Before 2012, it was accepted that the Fed focused on core inflation. The 2% goal was unscientifically chosen by the Alan Greenspan Fed in the mid-1990s, and core PCE quickly became the favored measure.

There are good reasons to target core inflation: monetary policy has little influence over food or energy prices; core is often seen as a good guide for where headline is headed; and it makes more sense in the event of energy or supply shocks, assuming inflation expectations remain anchored.

The Bureau of Economic Analysis says on its website that core PCE “is closely watched by the Federal Reserve as it conducts monetary policy.” Former Fed Chair Ben Bernanke said in an interview with Marketplace in May that core “is the inflation rate that they (policymakers) target at 2%.”

The reasoning here is that any pass-through to core inflation from energy or supply shocks is usually short-lived, and core is generally seen as the best predictor of the medium-term trend. In this sense, the Fed can simultaneously target headline while focus on core.

Since January 2012, the Fed’s policy-setting Federal Open Market Committee’s explicit longer-run annual inflation goal has been 2% “as measured by the annual change in the price index for personal consumption expenditures.”

The inflation environment in 2012 was very different. Core and headline rates were more closely aligned – indeed, headline was to fall significantly below core for much of 2015 and 2016.

Headline PCE is also clearly shown as the Fed’s long-run inflation goal in its Summary of Economic Projections tables.
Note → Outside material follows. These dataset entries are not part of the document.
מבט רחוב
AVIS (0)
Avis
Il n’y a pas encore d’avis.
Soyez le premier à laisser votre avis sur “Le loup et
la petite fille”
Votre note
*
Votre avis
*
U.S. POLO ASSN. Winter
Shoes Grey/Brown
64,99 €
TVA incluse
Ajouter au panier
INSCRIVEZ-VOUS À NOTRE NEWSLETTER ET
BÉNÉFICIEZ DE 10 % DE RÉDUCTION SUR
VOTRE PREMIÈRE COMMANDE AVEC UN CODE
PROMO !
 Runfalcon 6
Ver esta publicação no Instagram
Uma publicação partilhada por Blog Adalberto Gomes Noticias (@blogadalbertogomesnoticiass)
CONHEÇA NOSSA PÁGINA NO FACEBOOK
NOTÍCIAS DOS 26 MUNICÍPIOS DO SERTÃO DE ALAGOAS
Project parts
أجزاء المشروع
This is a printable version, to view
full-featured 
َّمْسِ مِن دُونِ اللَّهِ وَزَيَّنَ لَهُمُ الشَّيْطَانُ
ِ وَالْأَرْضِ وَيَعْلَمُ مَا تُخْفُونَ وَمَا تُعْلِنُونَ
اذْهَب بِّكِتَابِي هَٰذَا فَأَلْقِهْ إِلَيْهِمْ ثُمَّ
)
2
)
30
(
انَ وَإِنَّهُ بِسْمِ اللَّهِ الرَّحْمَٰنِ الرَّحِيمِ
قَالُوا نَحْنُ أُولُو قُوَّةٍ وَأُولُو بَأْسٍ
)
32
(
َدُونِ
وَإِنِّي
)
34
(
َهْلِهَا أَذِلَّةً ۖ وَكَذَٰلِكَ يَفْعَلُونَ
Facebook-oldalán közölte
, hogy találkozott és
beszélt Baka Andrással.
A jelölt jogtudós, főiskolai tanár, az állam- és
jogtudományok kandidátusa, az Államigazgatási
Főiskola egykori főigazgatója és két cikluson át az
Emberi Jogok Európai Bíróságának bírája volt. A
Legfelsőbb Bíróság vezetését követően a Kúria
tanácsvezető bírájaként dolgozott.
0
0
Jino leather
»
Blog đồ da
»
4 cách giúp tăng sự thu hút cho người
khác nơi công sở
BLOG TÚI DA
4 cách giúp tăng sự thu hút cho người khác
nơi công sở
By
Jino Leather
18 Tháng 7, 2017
This makes sense, too. Headline inflation is what most people experience and focus on, particularly the poorer in society, who spend a greater share of their income on food and energy. And prices are sharply higher across the board now.

Policymakers will be keen to avoid the criticism directed toward then-New York Fed President William Dudley in 2011, when he told an audience in New York that while food and energy prices were rising, the cost of other goods, such as iPads, was falling.

“I can’t eat an iPad,” shot back one audience member.

David Wessel at the Brookings Institution says that as long as both headline and core inflation are too high and moving in the wrong direction, the public and markets should expect the Fed to tighten policy further.

“It will get interesting when one of them is falling back towards target and one isn’t. They will have to make a judgment,” he said.

The Fed has raised its federal funds target range by 150 basis points so far this year to 1.50%-1.75%. Futures markets are pricing in further increases to around 3.50% by early next year, and Cleveland Fed President Loretta Mester on Wednesday said rates could ultimately top 4%.

Although U.S. recession risks are rising rapidly – 88% of respondents in a Deutsche Bank (ETR:DBKGn) client poll said there will be one within 18 months – the Fed seems squarely focused on bringing inflation down. Ideally, both core and headline.